Todavia, a palavra está com a Ministra Cármen Lúcia, a princípio e com os demais membros da Corte, posteriormente. Espero que decidam logo para colocar termo a essa "insegurança jurídica" instalada.

Finalmente, gostaria que fosse interpretada a expressão "limite máximo", eis que no meu Município são 11 (onze) cadeiras (vereadores empossados) e que poderá chegar a 19 (dezenove), se aplicada as regras da EC 58.

A pergunta é: a EC 58 tem aplicação automática ou há que ser fixado o número máximo (deliberado) por alteração na Lei Orgânica, antes de eventual posse de suplentes? Outra situação: se isso ocorrer não resultará numa quebra de "legitimidade democracia", pois como explicar que em municípios com população semelhante ou idêntica, o número de representantes pode ser diferente?
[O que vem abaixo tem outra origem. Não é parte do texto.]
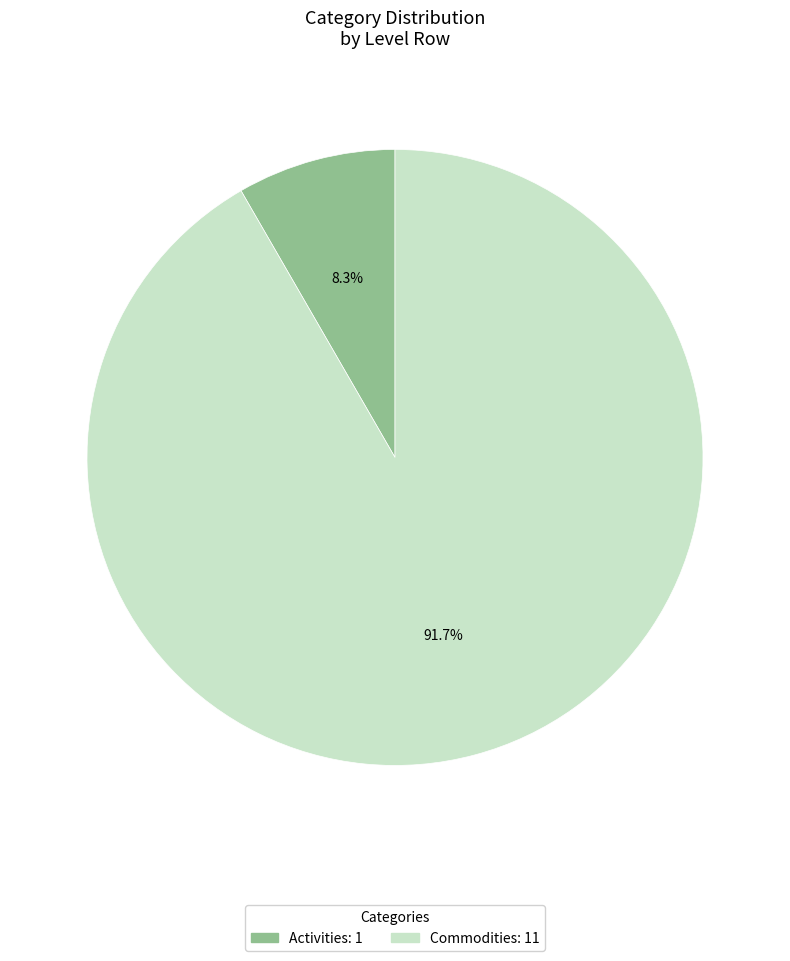

How many segments does this pie chart have?

2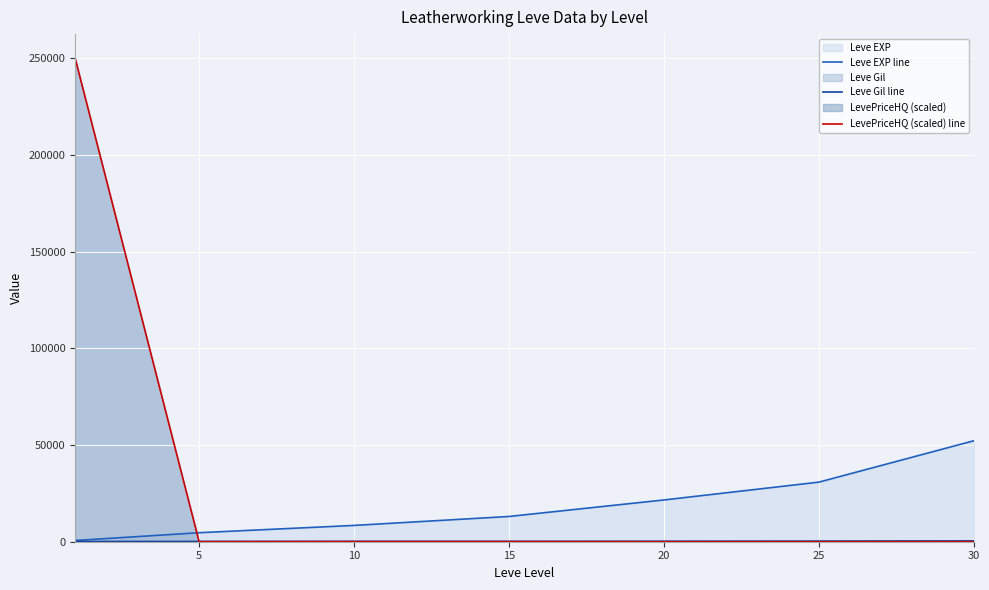

List the series in order of their overall mean, highest first.

LevePriceHQ (scaled) line, Leve EXP line, Leve Gil line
Aí passaria valer a máxima de que o que "importa é a qualidade e não a quantidade"? Aqui vale lembrar que o STF declarou inconstitucional alteração promovida em Lei Orgânica que desconsiderava a proporcionalidade ditada anteriormente pelo STF e TSE. Grande abraço a todos e todas e bom dia!
Anônimo disse…
GOSTARIA DE PERGUNTAR: SE O PROCESSO ELEITORAL É PERFEITO, NÃO RETROAGE, NÃO SE MUDA AS REGRAS DO JOGO COM A PARTIDA JÁ INICIADA, ENTÃO LOGO QUE O STF DECLARE INCONSTITUCIONAL O ART.3º DA EC/58, AS CÂMARAS PODERÃO PRESSIONAR PELA INCONSTITUCIONALIDADE DO ART. 29-A, QUE TRATA DA REDUÇÃO DOS REPASSES FEITOS PELAS PREFEITURAS? COMENTE.

OBRIGADO.
Unknown disse…
Anonimo das 08:43, voce diz que a retroação das posses de novos vereadores a 2008 não é legal, porque fosse definido antes daquela eleição o cenario das candidaturas seria outro e consequentemente o resultado também.
Contudo, temos que lembrar que o memso aconteceu em 2004, quando já todos os partidos e coligações estavam organizados para lançarem um numero maior de candidatos foram prejudicados pelo DECRETO DO STF que reduziu (FERINDO A CONSTITUINTE E AS LEIS ORGANICAS DOS MUNICIPIOS)o numero de cadeiras.
E daí, NADA foi feito contra aquela medida inconstitucional feita pelo TSE, que inclusive só diminuiU o numero de vereadores mas não dimuniu o repasse financceiro para as camaras.
Ninguém se levantou conta aquela medida, como fazem agora a PGR (Procuradoria Geral da Republica) e a OAB (Ordem dos advogados do Brasil).
Notem que nem estas próprias entidades não se opuseram a medida tomada em 2004. mas ela prejudicou, JURIDICA E POLICAMENTE os candidatos e a representatividade popular.
Porisso a PEC tem que valer prá já. Para corrigir a distorção e a injutiça ocorrida em 2004.
Naquela vez houve perdas, nesta não haverá, pois nenhum vereador atual perderá mandato, e os que se beneficiarem da PEC também não vão ferir direitos de outros hipotéticos candidatos que poderiam tem sido inscritos mas eleições de 2008.